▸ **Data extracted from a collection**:
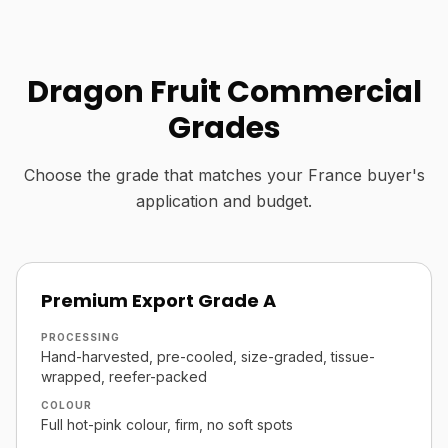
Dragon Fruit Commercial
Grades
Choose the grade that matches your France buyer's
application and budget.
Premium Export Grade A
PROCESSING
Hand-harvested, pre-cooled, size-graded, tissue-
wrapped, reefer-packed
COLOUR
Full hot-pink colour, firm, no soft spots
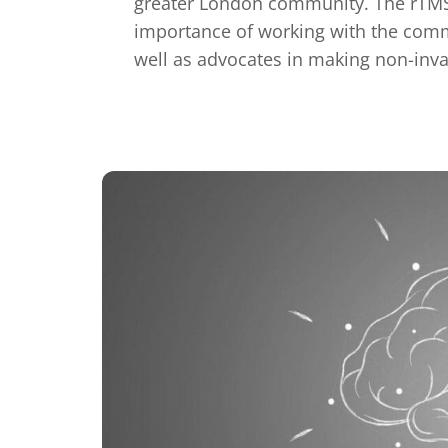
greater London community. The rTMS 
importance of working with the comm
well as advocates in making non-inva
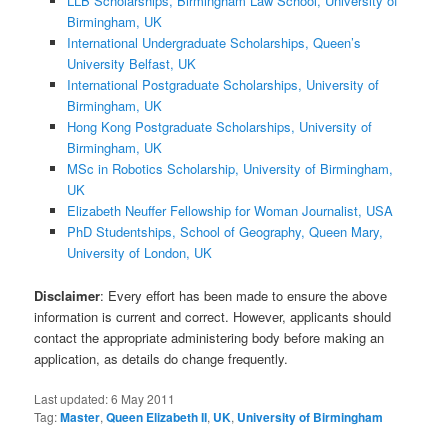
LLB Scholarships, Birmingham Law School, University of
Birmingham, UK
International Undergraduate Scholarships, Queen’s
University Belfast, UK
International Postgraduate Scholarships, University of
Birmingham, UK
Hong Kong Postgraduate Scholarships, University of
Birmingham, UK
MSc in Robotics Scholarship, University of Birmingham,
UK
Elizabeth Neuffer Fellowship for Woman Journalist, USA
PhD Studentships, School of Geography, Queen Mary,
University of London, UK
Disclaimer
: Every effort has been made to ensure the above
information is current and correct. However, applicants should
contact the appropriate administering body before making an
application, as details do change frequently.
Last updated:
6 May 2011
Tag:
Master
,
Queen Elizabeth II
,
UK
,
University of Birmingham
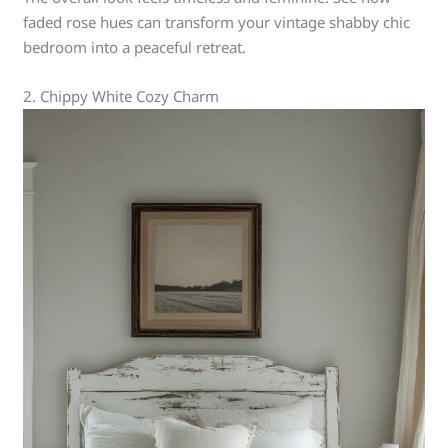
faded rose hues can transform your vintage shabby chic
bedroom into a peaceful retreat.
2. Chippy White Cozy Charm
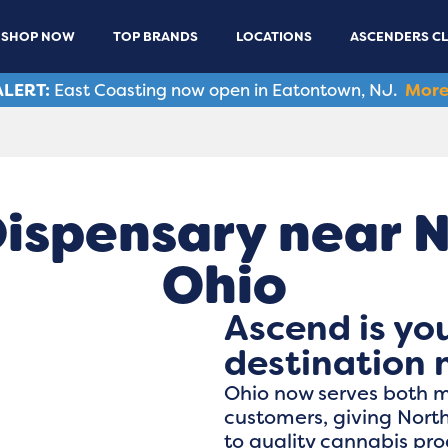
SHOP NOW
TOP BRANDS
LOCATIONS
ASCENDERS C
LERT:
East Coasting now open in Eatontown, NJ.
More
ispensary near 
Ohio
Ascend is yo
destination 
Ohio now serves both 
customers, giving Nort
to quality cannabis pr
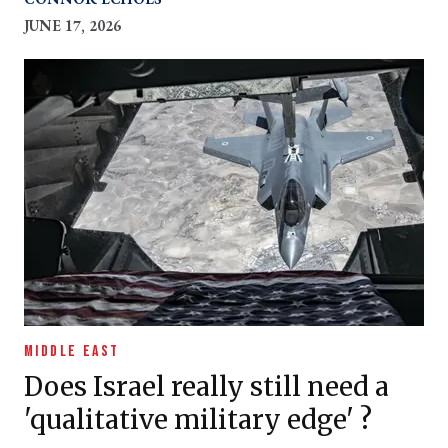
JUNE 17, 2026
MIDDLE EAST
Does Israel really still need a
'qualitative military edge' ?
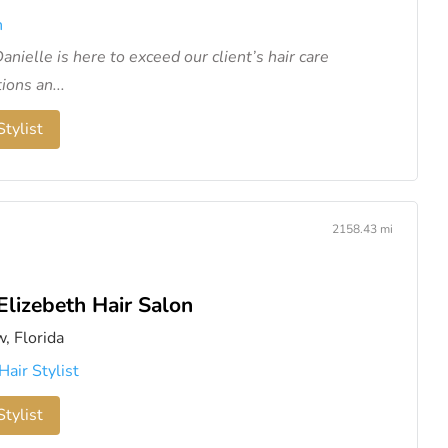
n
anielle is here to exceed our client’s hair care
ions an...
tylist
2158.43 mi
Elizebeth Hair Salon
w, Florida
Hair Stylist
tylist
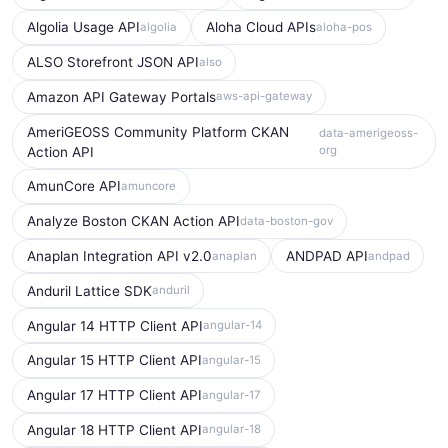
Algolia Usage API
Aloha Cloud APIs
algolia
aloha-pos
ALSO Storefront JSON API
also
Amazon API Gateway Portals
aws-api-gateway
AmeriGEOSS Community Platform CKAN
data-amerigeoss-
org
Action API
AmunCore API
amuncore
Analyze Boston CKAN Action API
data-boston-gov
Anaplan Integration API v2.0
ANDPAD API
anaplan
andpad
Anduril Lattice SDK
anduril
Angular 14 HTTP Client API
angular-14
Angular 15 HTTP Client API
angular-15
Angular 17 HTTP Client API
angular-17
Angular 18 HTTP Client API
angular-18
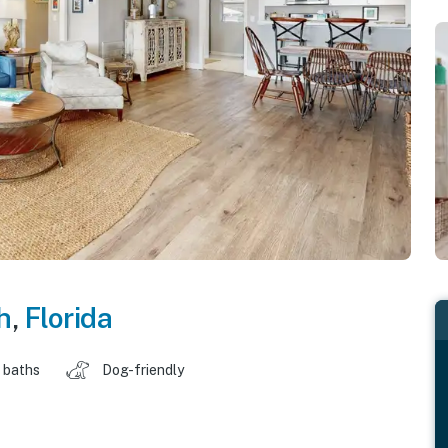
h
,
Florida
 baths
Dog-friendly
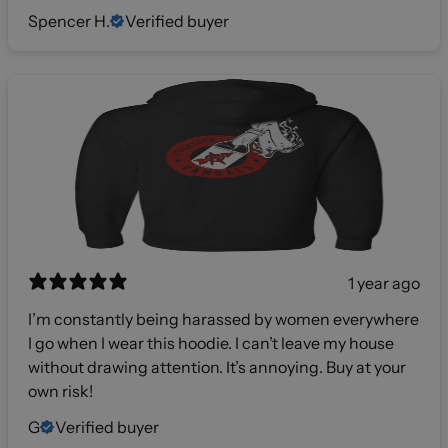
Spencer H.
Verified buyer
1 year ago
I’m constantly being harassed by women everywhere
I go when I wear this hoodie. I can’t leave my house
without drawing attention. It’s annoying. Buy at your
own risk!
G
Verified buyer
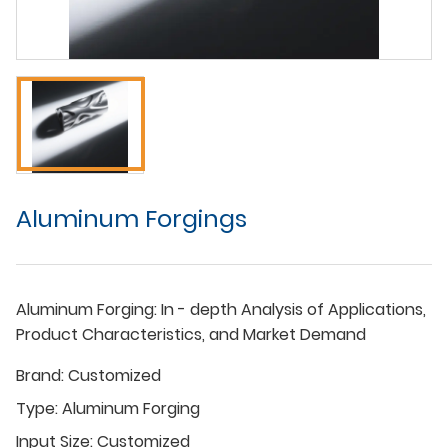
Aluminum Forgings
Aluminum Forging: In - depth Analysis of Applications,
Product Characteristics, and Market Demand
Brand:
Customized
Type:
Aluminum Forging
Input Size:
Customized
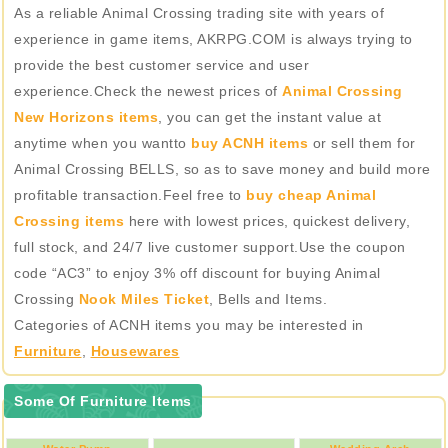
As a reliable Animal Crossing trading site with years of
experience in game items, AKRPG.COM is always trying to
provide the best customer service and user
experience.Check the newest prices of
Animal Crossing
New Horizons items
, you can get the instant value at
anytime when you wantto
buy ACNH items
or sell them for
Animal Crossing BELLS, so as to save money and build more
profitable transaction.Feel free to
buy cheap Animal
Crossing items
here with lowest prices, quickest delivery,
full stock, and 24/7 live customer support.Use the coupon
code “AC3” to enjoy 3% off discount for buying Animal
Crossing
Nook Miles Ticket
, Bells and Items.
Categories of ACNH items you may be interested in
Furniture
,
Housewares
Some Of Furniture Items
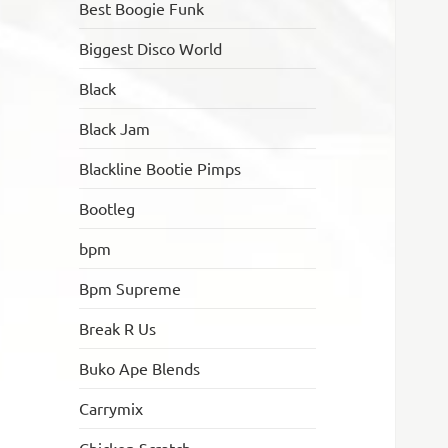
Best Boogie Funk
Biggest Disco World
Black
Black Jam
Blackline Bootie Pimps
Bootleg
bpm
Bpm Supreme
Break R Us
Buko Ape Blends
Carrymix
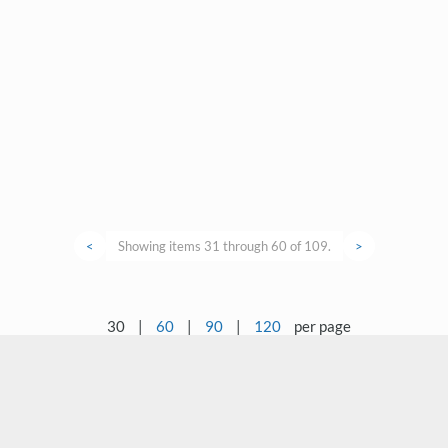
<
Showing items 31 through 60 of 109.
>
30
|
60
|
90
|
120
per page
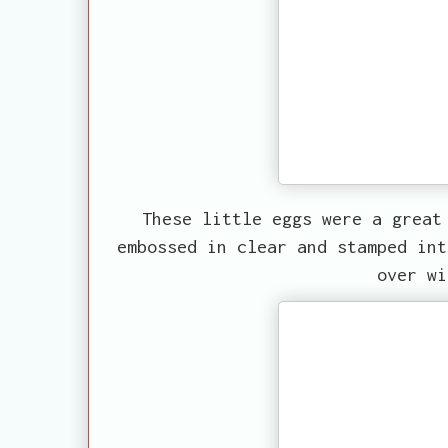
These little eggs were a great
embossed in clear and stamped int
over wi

---

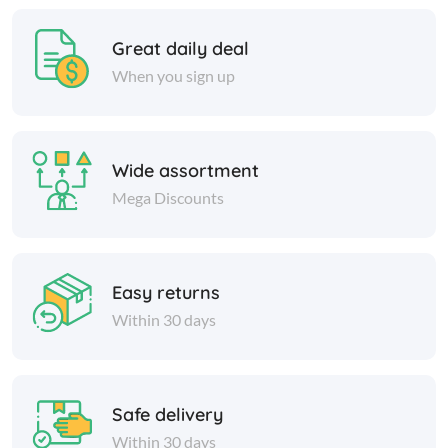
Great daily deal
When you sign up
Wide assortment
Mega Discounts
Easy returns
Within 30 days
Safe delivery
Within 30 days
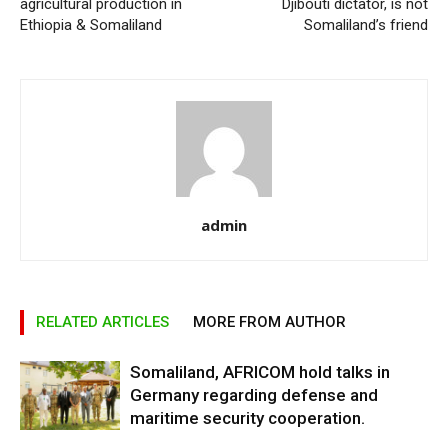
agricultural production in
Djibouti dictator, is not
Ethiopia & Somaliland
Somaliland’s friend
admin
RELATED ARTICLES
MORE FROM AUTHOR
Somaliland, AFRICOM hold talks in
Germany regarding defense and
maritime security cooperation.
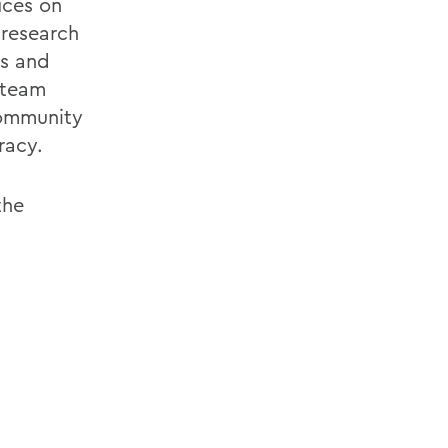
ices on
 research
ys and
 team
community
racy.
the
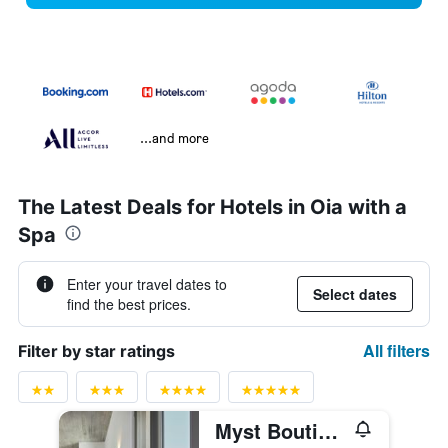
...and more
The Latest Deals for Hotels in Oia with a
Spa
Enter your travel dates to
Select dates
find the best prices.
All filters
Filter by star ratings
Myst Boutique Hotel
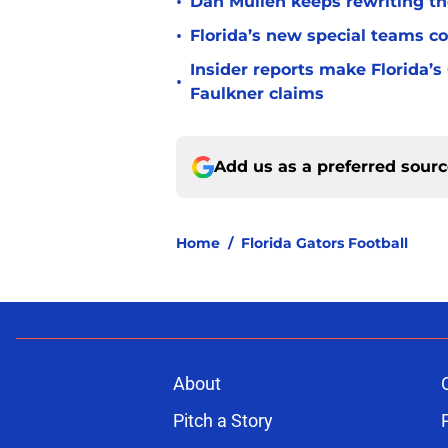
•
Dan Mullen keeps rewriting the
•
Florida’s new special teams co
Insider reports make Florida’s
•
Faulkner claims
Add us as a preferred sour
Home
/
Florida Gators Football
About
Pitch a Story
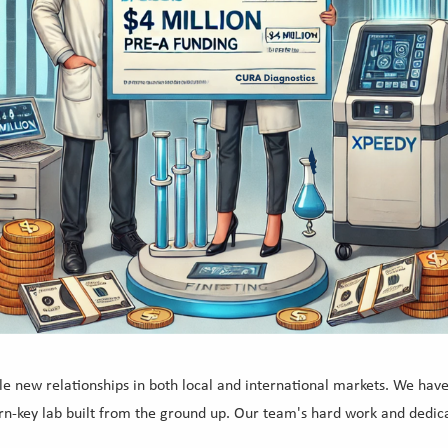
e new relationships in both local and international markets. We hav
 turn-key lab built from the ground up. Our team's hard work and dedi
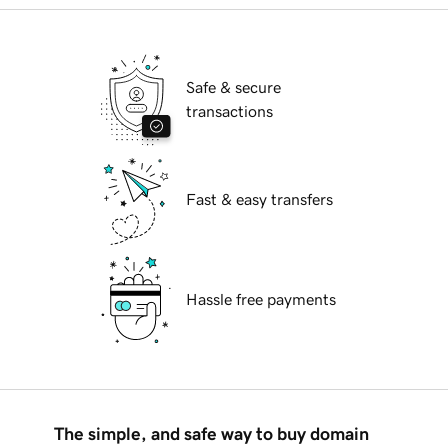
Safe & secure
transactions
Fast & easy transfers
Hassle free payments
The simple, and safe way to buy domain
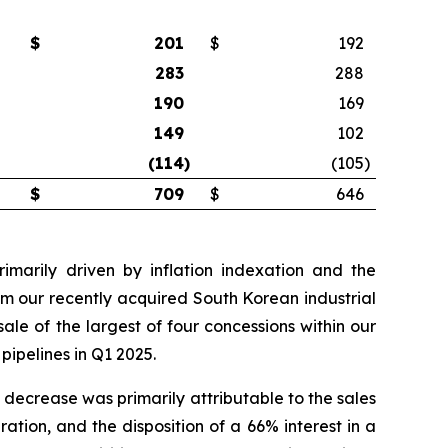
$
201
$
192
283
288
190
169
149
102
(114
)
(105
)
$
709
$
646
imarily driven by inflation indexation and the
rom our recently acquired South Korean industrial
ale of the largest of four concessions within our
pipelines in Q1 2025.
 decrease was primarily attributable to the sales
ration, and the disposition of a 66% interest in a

==

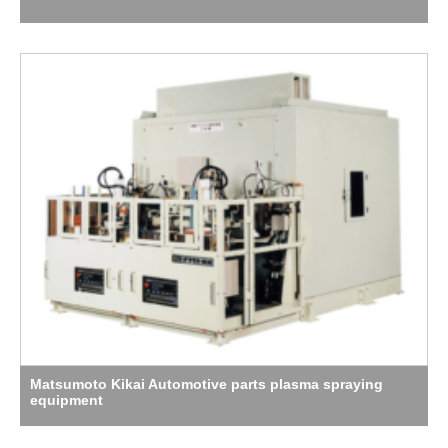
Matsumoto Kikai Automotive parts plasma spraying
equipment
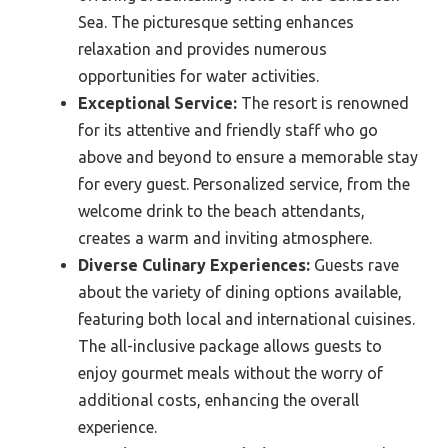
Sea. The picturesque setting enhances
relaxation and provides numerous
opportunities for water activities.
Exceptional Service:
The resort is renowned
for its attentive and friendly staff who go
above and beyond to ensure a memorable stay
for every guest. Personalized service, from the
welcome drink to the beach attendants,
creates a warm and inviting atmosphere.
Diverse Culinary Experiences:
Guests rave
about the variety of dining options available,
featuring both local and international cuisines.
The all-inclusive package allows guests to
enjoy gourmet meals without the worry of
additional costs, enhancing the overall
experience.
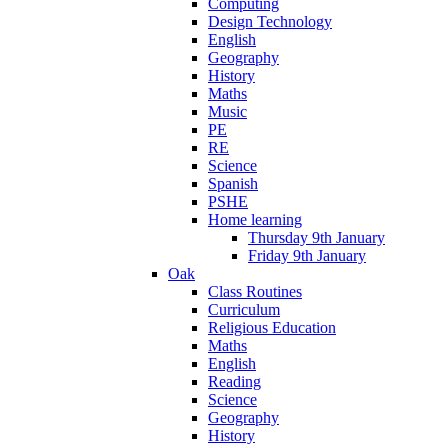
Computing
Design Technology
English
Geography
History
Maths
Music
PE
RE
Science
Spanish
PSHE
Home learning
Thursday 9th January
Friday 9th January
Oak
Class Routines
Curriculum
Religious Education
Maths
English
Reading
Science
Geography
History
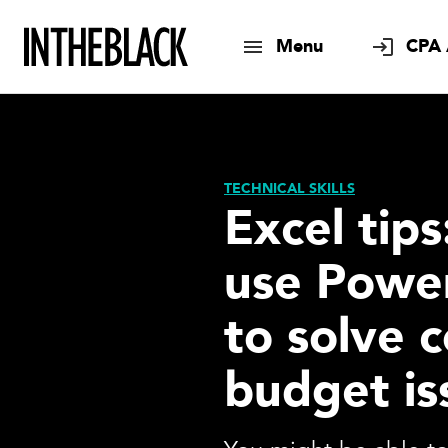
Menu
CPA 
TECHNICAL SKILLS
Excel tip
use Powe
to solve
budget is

▸ **REQUIREMENT**:
With the pictures removed, print only the lines starting at the line that has "ispensary near" and ending at the line that has "AmeriGEOSS Community Platform CKAN", both ends included, exactly as they stand above.

▸ **WRITTEN SOLUTION**:
ispensary near 
Ohio
Ascend is yo
destination 
Ohio now serves both 
customers, giving Nort
to quality cannabis pr
JUNE 17, 2026
MIDDLE EAST
Does Israel really still need a
'qualitative military edge' ?
n
anielle is here to exceed our client’s hair care
ions an...
tylist
2158.43 mi
Elizebeth Hair Salon
w, Florida
Hair Stylist
tylist
Algolia Usage API
Aloha Cloud APIs
algolia
aloha-pos
ALSO Storefront JSON API
also
Amazon API Gateway Portals
aws-api-gateway
AmeriGEOSS Community Platform CKAN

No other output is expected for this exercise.